In an extract of the letter that was sent to parents and shared with the County Times, the council said: “The School Admissions Policy for 2021/22 informs parents that learners from Rhayader CIW Primary can ‘feed’ into Ysgol Calon Cymru’s Builth Wells campus, or Llanidloes High School for Welsh Medium education only. Based on this information the transport officer was correct in their decision to decline free school transport.
“However, upon reviewing the admissions policy and the transport policy we feel that these need to be more aligned. Therefore, we have taken the decision to review these over the coming months and form a more coherent admissions and transport policy with clear catchment areas identified.
“While we undertake this review, we will allow entitled learners to travel from Rhayader to Llanidloes High School for English medium education. Once the new policy has been consulted on and adopted, only then will it impact on new starters.”
The original decision to revoke free transport for the 2021/22 school year had provoked a furious outcry from parents, pupils and protestors – especially as the policy had been in place for nearly 50 years.
After Rhayader Secondary School closed its doors in 1972, pupils from the Radnorshire town had been afforded free transportation to Llanidloes High as a sort of goodwill gesture.
But, when applying for free transport for the 2021/22 school year, which begins this September, even the headteacher at Llanidloes was shocked to discover that PCC had pulled the privilege.

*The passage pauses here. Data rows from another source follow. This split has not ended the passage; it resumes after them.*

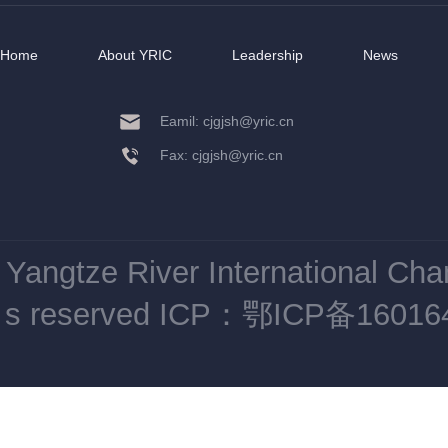
Home
About YRIC
Leadership
News
Eamil: cjgjsh@yric.cn
Fax: cjgjsh@yric.cn
Yangtze River International Ch
s reserved
ICP：鄂ICP备16016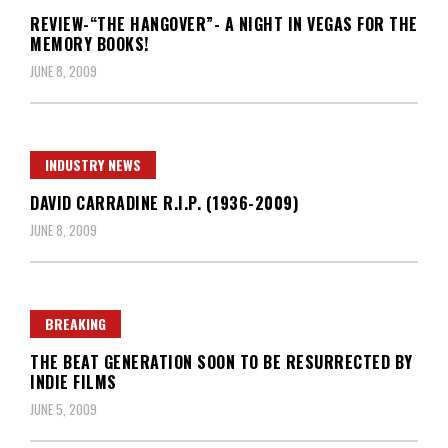
REVIEW-“THE HANGOVER”- A NIGHT IN VEGAS FOR THE
MEMORY BOOKS!
JUNE 8, 2009
INDUSTRY NEWS
DAVID CARRADINE R.I.P. (1936-2009)
JUNE 8, 2009
BREAKING
THE BEAT GENERATION SOON TO BE RESURRECTED BY
INDIE FILMS
JUNE 5, 2009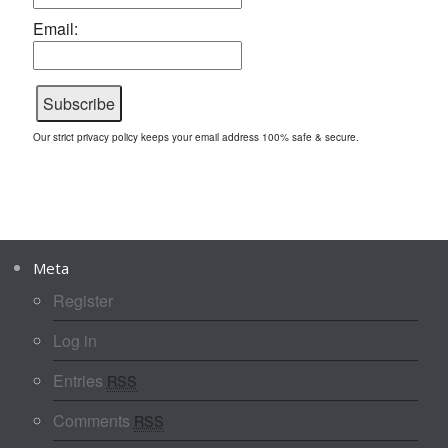
Email:
Our strict privacy policy keeps your email address 100% safe & secure.
Meta
Register
Log in
Entries
RSS
Comments
RSS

Parents said the decision was made without informing them, and despite the fact the council were still encouraging them to apply for places at Llanidloes for their children around March and April this year. Opposers were baffled by the council’s decision as Welsh medium pupils would be travelling to the school anyway so PCC would not be saving any money; there would just be less seats filled on the bus. They also pointed out it would make a mockery of the council’s desire to reduce its carbon footprint; there would be more traffic on the road as parents would have to resort to 30-mile round trips twice a day to get children to and from school.
“Everyone was in the dark,” added Cllr Curry.

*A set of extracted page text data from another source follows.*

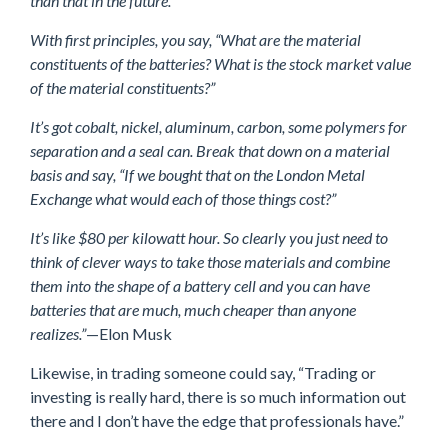
than that in the future.”
With first principles, you say, “What are the material
constituents of the batteries? What is the stock market value
of the material constituents?”
It’s got cobalt, nickel, aluminum, carbon, some polymers for
separation and a seal can. Break that down on a material
basis and say, “If we bought that on the London Metal
Exchange what would each of those things cost?”
It’s like $80 per kilowatt hour. So clearly you just need to
think of clever ways to take those materials and combine
them into the shape of a battery cell and you can have
batteries that are much, much cheaper than anyone
realizes.”
—Elon Musk
Likewise, in trading someone could say, “Trading or
investing is really hard, there is so much information out
there and I don’t have the edge that professionals have.”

“I was so disappointed as I, as an elected member, didn’t find out from Powys County Council directly, I found out through the media letting me know. It’s really not on.
“The council knew by changing the interpretation of its policy that there was going to be a particular community affected by this. They had a moral obligation to contact parents of children at the school. They clearly didn’t do that. The headteacher at Llanidloes didn’t even know.
“Instead, they were sent generic emails saying a review was underway, nowhere was it stated that this policy was going to change.
“The big thing is, this change wasn’t going to save the council any money. Buses would still be going to Llanidloes from Rhayader, there were just going to be more empty seats on it. And for just one school year. It didn’t make any sense.”